(TO DO):
Spot each line in the data below containing "manufacturers" and copy it.

Dataset excerpts
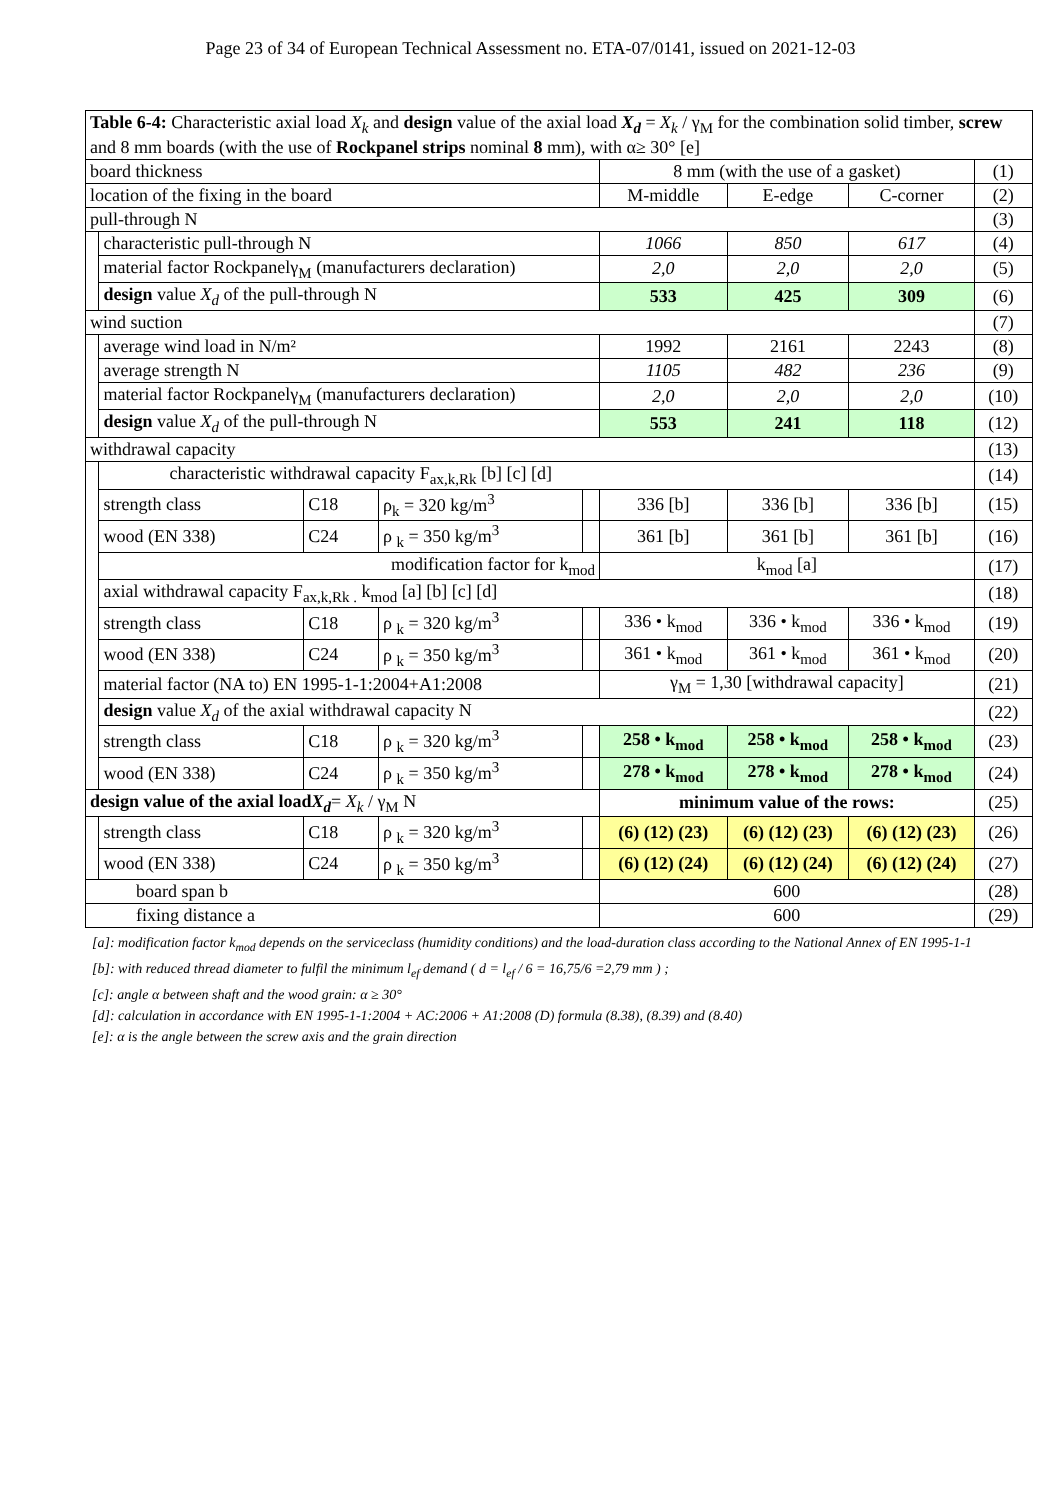Page 23 of 34 of European Technical Assessment no. ETA-07/0141, issued on 2021-12-03
| Table 6-4: Characteristic axial load X<sub>k</sub> and design value of the axial load X<sub>d</sub> = X<sub>k</sub> / γ<sub>M</sub> for the combination solid timber, screw and 8 mm boards (with the use of Rockpanel strips nominal 8 mm), with α≥ 30° [e] | | | | | | | | |
| board thickness | | | | | 8 mm (with the use of a gasket) | | | (1) |
| location of the fixing in the board | | | | | M-middle | E-edge | C-corner | (2) |
| pull-through N | | | | | | | | (3) |
| | characteristic pull-through N | | | | 1066 | 850 | 617 | (4) |
| | material factor Rockpanelγ<sub>M</sub> (manufacturers declaration) | | | | 2,0 | 2,0 | 2,0 | (5) |
| | design value X<sub>d</sub> of the pull-through N | | | | 533 | 425 | 309 | (6) |
| wind suction | | | | | | | | (7) |
| | average wind load in N/m² | | | | 1992 | 2161 | 2243 | (8) |
| | average strength N | | | | 1105 | 482 | 236 | (9) |
| | material factor Rockpanelγ<sub>M</sub> (manufacturers declaration) | | | | 2,0 | 2,0 | 2,0 | (10) |
| | design value X<sub>d</sub> of the pull-through N | | | | 553 | 241 | 118 | (12) |
| withdrawal capacity | | | | | | | | (13) |
| | characteristic withdrawal capacity F<sub>ax,k,Rk</sub> [b] [c] [d] | | | | | | | (14) |
| | strength class | C18 | ρ<sub>k</sub> = 320 kg/m<sup>3</sup> | | 336 [b] | 336 [b] | 336 [b] | (15) |
| | wood (EN 338) | C24 | ρ <sub>k</sub> = 350 kg/m<sup>3</sup> | | 361 [b] | 361 [b] | 361 [b] | (16) |
| | modification factor for k<sub>mod</sub> | | | | k<sub>mod</sub> [a] | | | (17) |
| | axial withdrawal capacity F<sub>ax,k,Rk .</sub> k<sub>mod</sub> [a] [b] [c] [d] | | | | | | | (18) |
| | strength class | C18 | ρ <sub>k</sub> = 320 kg/m<sup>3</sup> | | 336 • k<sub>mod</sub> | 336 • k<sub>mod</sub> | 336 • k<sub>mod</sub> | (19) |
| | wood (EN 338) | C24 | ρ <sub>k</sub> = 350 kg/m<sup>3</sup> | | 361 • k<sub>mod</sub> | 361 • k<sub>mod</sub> | 361 • k<sub>mod</sub> | (20) |
| | material factor (NA to) EN 1995-1-1:2004+A1:2008 | | | | γ<sub>M</sub> = 1,30 [withdrawal capacity] | | | (21) |
| | design value X<sub>d</sub> of the axial withdrawal capacity N | | | | | | | (22) |
| | strength class | C18 | ρ <sub>k</sub> = 320 kg/m<sup>3</sup> | | 258 • k<sub>mod</sub> | 258 • k<sub>mod</sub> | 258 • k<sub>mod</sub> | (23) |
| | wood (EN 338) | C24 | ρ <sub>k</sub> = 350 kg/m<sup>3</sup> | | 278 • k<sub>mod</sub> | 278 • k<sub>mod</sub> | 278 • k<sub>mod</sub> | (24) |
| design value of the axial load X<sub>d</sub> = X<sub>k</sub> / γ<sub>M</sub> N | | | | | minimum value of the rows: | | | (25) |
| | strength class | C18 | ρ <sub>k</sub> = 320 kg/m<sup>3</sup> | | (6) (12) (23) | (6) (12) (23) | (6) (12) (23) | (26) |
| | wood (EN 338) | C24 | ρ <sub>k</sub> = 350 kg/m<sup>3</sup> | | (6) (12) (24) | (6) (12) (24) | (6) (12) (24) | (27) |
| board span b | | | | | 600 | | | (28) |
| fixing distance a | | | | | 600 | | | (29) |
[a]: modification factor k<sub>mod</sub> depends on the serviceclass (humidity conditions) and the load-duration class according to the National Annex of EN 1995-1-1
[b]: with reduced thread diameter to fulfil the minimum l<sub>ef</sub> demand ( d = l<sub>ef</sub> / 6 = 16,75/6 =2,79 mm ) ;
[c]: angle α between shaft and the wood grain: α ≥ 30°
[d]: calculation in accordance with EN 1995-1-1:2004 + AC:2006 + A1:2008 (D) formula (8.38), (8.39) and (8.40)
[e]: α is the angle between the screw axis and the grain direction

(YOUR SOLUTION):
| | material factor Rockpanelγ<sub>M</sub> (manufacturers declaration) | | | | 2,0 | 2,0 | 2,0 | (5) |
| | material factor Rockpanelγ<sub>M</sub> (manufacturers declaration) | | | | 2,0 | 2,0 | 2,0 | (10) |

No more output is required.